3. Will vest when the average of the closing stock price of common stock for ten consecutive business days equals or exceeds $83.33 but not sooner than January 25, 2002. If the target price has not been reached by January 25, 2004, the award will be forfeited.
4. Will vest when the average of the closing stock price of common stock for ten consecutive business days equals or exceeds $73.33 but not sooner than January 25, 2001. If the target price has not been reached by January 25, 2005, the award will be forfeited.
5. Will vest when the average of the closing stock price of common stock for ten consecutive business days equals or exceeds $83.33 but not sooner than January 25, 2003. If the target price has not been reached by January 25, 2005, the award will be forfeited.
6. Vests annually in fourths beginning on January 18, 2002.
7. Vests 100% on 1/17/2003.
8. Vested annually in thirds beginning on June 21, 1995.
9. Vested annually in thirds beginning on June 20, 1996.
10. Vested annually in thirds beginning on January 16, 1997.
11. Vested annually in thirds beginning on January 21,1998.
12. Vests annually in fourths beginning on January 20, 1999.
13. Vests annually in fourths beginning on January 19, 2000.
14. Vests annually in fourths beginning on January 19, 2001.
15. These options were granted pursuant to the Growth Performance Incentive Program under the Corporation's Long Term Incentive Plan and 1/2 will become exercisable on 1/25/2003 if Cumulative Fully Diluted Cash Operating Earnings Per Share, excluding JPMorgan Partners and extraordinary events, (EPS) equals $8.50 for 2001 and 2002; an additional 1/2 will become exercisable on 1/25/2003 if EPS equals $8.50 for 2001 and 2002 and the Investment Bank achieves cumulative Shareholder Value Added total of $5.2 billion for 2001 and 2002 (IB Goal).
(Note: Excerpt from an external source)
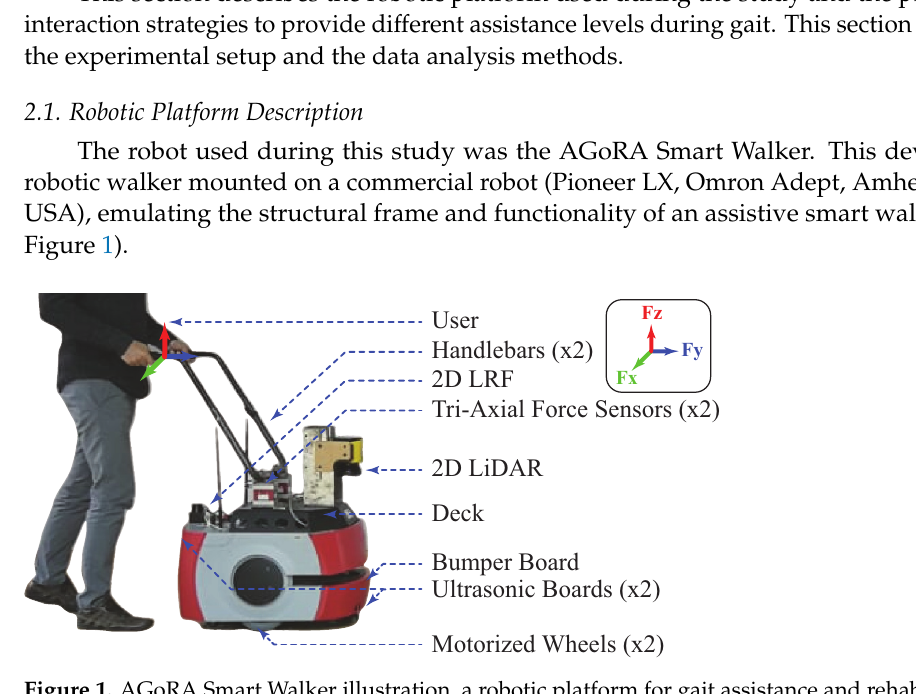
Figure 1. AGoRA Smart Walker illustration, a robotic platform for gait assistance and rehabilitation. This platform uses several sensors, actuators, and processing units: (1) Two motorized wheels and two caster wheels for propulsion and stability; (2) two encoders and one Inertial Measurement Unit (IMU) to measure position, orientation, and speed; (3) a 2D Light Detection and Ranging Sensor (LiDAR) (S300 Expert, SICK, Waldkirch, Germany) for environment sensing; (4) two ultrasonic boards for user detection and low-rise obstacles detection; (5) two tri-axial force sensors (MTA400, FUTEK, Irvine, CA, USA) to estimate the user’s navigation commands; and (6) a 2D Laser Range-Finder (LRF) (Hokuyo URG- 04LX-UG01, Osaka, Japan) for the user’s gait estimation [19]. The device’s onboard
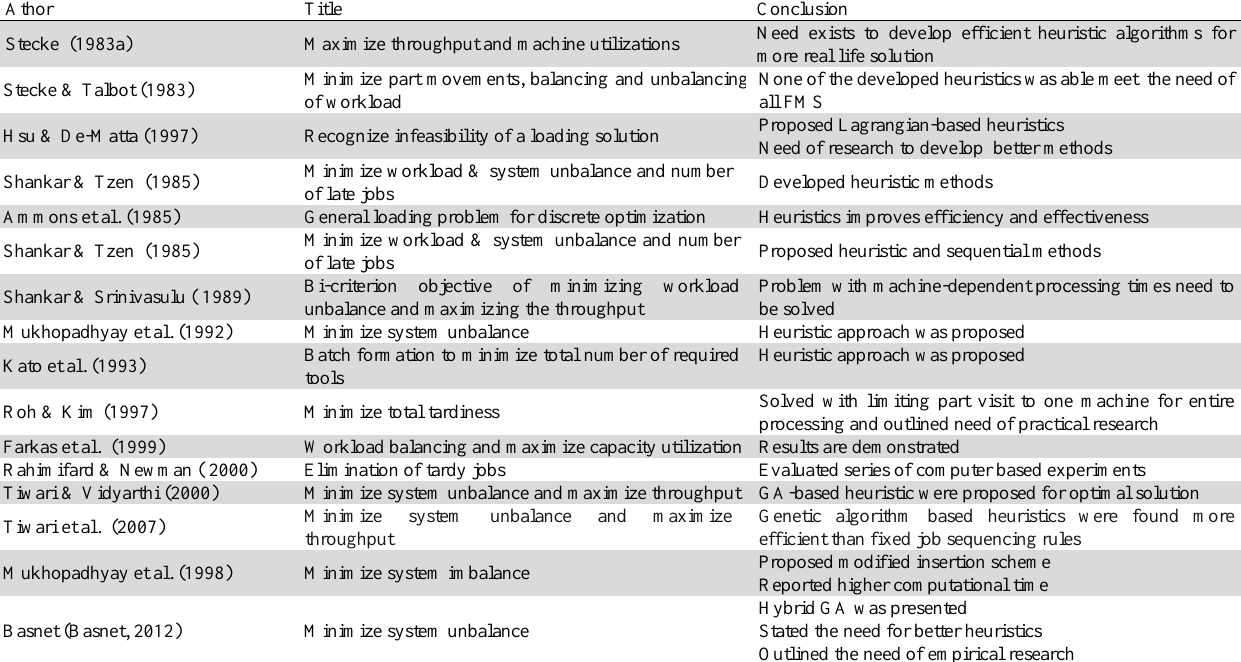
Modelling loading of machines in FMS with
If the foregoing EPS goal is not achieved, 30% will become exercisable on 1/25/2003 if the IB Goal has been achieved. All options that do not become exercisable on 1/25/2003 will become exercisable on 1/18/2007.
By: /s/ James C.P. Berry, under POA on behalf of 07/25/2003
** Signature of Reporting Person Date
Reminder: Report on a separate line for each class of securities beneficially owned directly or indirectly.
* If the form is filed by more than one reporting person, see Instruction 5 (b)(v).
** Intentional misstatements or omissions of facts constitute Federal Criminal Violations See 18 U.S.C. 1001 and 15 U.S.C. 78ff(a).
Note: File three copies of this Form, one of which must be manually signed. If space is insufficient, see Instruction 6 for procedure.
Persons who respond to the collection of information contained in this form are not required to respond unless the form displays a currently valid OMB Number.